PROMPT:
Hunt through the entries for the word "messages" and copy each line in which it appears.

Page-level text extractions
§

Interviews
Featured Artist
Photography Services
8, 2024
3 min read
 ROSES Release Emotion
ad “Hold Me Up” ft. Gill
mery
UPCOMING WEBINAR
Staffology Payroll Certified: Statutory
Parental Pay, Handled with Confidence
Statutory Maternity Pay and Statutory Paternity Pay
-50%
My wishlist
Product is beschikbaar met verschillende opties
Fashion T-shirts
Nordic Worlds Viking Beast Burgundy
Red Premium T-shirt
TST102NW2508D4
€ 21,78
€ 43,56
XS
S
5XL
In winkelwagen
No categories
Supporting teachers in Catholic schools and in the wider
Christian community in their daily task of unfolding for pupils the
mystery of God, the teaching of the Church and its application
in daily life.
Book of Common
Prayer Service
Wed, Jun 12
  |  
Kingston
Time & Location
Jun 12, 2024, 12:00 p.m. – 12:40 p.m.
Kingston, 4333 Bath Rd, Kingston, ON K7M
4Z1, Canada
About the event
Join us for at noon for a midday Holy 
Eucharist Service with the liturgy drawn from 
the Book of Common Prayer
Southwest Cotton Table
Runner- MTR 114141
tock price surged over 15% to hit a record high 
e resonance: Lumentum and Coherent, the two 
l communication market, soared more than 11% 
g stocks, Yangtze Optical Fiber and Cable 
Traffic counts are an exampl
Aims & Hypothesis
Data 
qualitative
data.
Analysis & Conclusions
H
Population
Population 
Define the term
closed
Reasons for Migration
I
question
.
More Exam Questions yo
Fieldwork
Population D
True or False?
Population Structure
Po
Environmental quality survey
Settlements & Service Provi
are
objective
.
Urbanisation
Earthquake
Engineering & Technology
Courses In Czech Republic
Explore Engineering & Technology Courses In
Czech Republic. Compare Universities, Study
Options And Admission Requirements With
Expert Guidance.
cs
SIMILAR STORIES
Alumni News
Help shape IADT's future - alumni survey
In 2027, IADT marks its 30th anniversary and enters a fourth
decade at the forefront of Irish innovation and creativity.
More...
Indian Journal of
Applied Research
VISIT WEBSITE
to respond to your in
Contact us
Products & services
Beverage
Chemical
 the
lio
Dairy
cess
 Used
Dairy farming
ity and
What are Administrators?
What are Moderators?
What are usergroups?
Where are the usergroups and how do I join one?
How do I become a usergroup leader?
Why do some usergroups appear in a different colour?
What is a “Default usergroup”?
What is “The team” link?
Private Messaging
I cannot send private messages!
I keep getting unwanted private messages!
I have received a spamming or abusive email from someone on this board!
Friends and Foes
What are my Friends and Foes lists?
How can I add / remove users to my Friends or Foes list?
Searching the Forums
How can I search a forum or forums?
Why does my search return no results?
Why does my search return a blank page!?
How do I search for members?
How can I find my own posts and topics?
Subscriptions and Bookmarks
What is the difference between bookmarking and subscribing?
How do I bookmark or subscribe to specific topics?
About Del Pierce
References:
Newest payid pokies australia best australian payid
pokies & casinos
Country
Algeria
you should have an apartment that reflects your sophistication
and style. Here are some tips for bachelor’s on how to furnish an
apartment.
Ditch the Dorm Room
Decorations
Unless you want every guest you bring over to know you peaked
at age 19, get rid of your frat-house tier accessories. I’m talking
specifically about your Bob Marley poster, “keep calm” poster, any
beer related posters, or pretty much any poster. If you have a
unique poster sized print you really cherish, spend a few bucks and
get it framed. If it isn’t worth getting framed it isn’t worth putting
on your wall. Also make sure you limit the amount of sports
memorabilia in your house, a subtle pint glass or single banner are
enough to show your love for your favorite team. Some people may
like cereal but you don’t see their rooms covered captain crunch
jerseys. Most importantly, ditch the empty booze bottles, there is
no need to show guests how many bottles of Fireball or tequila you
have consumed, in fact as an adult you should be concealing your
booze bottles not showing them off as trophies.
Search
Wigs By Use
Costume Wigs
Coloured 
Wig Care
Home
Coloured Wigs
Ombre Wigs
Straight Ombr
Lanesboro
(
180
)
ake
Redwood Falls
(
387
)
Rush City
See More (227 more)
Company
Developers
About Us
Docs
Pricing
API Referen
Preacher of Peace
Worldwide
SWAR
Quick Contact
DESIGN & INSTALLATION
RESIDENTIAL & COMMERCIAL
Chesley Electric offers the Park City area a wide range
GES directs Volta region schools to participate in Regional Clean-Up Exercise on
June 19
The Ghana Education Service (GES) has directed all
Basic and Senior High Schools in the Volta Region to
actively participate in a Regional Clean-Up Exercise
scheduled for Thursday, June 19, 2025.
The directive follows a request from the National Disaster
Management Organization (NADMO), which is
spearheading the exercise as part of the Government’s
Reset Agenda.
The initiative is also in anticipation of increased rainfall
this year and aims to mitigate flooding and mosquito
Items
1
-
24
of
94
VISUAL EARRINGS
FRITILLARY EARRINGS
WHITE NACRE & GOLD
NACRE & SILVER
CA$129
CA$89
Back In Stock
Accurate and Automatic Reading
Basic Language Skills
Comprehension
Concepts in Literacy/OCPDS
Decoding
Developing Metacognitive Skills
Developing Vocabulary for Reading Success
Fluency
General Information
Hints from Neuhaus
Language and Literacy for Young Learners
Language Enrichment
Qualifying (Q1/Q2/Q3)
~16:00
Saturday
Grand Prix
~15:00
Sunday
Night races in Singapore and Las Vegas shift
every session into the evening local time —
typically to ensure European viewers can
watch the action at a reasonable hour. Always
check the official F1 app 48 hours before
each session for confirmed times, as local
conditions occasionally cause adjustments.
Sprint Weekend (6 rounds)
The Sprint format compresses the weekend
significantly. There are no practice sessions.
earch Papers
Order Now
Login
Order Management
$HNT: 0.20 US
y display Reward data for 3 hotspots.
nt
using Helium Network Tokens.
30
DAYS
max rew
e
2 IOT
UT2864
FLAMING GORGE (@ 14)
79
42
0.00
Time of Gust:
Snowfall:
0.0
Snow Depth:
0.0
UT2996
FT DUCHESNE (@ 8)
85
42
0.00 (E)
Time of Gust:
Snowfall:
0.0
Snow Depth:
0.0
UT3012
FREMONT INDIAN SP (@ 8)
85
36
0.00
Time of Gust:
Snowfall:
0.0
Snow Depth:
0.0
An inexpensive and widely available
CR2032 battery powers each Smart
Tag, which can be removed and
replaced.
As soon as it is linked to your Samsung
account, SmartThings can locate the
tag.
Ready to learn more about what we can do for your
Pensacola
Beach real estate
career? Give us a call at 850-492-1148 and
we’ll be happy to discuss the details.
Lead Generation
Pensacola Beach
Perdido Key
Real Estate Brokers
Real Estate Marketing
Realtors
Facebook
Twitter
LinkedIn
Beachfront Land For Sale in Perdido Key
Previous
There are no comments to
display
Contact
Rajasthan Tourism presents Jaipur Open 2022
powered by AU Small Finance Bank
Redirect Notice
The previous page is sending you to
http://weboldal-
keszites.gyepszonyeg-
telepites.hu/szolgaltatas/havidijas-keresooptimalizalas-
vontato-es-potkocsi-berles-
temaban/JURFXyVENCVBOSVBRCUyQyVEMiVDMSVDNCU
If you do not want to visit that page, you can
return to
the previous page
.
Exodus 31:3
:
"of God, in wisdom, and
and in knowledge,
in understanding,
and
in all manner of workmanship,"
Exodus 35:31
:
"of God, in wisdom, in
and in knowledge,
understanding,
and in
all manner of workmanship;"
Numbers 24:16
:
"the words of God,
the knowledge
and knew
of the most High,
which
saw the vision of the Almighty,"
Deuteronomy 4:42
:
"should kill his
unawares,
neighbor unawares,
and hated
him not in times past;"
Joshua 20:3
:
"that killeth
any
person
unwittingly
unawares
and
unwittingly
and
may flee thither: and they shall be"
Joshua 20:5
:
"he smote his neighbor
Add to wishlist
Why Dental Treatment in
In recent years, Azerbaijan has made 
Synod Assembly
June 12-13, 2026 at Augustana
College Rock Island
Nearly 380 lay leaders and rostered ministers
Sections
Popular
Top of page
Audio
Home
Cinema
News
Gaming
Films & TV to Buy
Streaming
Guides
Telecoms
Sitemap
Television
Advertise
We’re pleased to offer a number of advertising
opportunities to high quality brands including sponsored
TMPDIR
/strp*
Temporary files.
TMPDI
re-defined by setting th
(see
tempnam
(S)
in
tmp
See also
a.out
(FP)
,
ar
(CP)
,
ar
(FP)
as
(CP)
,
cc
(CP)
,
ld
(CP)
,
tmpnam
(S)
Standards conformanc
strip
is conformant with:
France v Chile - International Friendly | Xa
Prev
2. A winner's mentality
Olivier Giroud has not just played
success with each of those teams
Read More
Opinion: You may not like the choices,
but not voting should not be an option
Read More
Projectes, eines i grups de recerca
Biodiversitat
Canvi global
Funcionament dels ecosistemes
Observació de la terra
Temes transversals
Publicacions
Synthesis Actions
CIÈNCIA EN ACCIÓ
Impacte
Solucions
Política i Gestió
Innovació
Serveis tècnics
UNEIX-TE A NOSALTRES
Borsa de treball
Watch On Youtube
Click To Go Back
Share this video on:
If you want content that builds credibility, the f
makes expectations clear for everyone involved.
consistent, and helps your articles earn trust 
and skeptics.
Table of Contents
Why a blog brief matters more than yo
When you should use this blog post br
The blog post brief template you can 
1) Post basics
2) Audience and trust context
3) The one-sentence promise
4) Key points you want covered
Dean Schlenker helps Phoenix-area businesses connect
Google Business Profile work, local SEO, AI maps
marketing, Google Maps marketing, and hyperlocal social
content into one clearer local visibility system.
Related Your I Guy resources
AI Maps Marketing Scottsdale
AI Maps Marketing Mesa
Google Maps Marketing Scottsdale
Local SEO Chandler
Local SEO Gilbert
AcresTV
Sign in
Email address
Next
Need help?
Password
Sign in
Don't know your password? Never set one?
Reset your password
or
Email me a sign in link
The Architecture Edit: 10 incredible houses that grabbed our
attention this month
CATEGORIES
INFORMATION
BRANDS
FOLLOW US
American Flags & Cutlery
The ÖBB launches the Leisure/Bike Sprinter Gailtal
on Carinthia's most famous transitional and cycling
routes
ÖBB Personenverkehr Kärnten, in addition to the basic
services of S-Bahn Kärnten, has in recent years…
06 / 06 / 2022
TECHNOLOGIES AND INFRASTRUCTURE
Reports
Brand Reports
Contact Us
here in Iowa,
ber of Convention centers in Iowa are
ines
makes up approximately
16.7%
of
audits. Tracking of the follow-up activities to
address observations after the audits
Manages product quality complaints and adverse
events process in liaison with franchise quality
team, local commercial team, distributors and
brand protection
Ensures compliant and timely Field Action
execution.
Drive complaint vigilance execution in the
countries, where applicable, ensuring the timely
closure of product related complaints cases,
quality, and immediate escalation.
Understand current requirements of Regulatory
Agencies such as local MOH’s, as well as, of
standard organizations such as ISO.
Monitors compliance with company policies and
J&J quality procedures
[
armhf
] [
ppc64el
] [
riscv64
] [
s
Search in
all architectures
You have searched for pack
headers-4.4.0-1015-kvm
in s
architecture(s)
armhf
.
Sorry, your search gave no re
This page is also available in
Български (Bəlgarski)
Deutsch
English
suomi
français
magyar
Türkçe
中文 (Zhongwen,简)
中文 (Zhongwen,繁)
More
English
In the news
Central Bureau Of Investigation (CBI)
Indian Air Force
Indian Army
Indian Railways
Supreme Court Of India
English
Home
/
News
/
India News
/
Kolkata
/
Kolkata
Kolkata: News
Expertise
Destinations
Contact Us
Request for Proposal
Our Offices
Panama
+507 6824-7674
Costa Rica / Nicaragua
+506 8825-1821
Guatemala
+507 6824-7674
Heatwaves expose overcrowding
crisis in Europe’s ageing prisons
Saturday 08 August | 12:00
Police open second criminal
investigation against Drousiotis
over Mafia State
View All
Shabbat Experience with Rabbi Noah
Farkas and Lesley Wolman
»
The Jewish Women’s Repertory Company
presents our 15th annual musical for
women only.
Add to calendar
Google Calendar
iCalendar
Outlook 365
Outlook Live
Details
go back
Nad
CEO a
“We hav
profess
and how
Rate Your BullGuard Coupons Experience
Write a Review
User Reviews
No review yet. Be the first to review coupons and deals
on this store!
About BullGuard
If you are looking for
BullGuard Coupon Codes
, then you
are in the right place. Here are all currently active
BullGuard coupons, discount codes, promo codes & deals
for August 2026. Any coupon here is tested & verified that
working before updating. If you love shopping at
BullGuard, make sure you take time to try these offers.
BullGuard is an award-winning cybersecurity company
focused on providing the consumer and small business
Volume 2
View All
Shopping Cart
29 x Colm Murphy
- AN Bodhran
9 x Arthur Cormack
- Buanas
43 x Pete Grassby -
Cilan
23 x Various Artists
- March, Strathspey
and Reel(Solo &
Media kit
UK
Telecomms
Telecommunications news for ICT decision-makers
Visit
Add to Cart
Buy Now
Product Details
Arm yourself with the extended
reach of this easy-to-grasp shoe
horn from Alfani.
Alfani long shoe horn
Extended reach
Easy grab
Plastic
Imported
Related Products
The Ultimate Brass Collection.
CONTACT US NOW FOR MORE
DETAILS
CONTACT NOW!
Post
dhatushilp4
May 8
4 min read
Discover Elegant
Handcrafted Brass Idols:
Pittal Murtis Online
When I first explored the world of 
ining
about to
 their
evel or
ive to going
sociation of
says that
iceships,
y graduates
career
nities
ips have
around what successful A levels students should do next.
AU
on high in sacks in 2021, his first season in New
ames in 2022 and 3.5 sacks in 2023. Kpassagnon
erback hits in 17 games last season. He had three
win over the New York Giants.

§

TASK OUTPUT:
I cannot send private messages!
I keep getting unwanted private messages!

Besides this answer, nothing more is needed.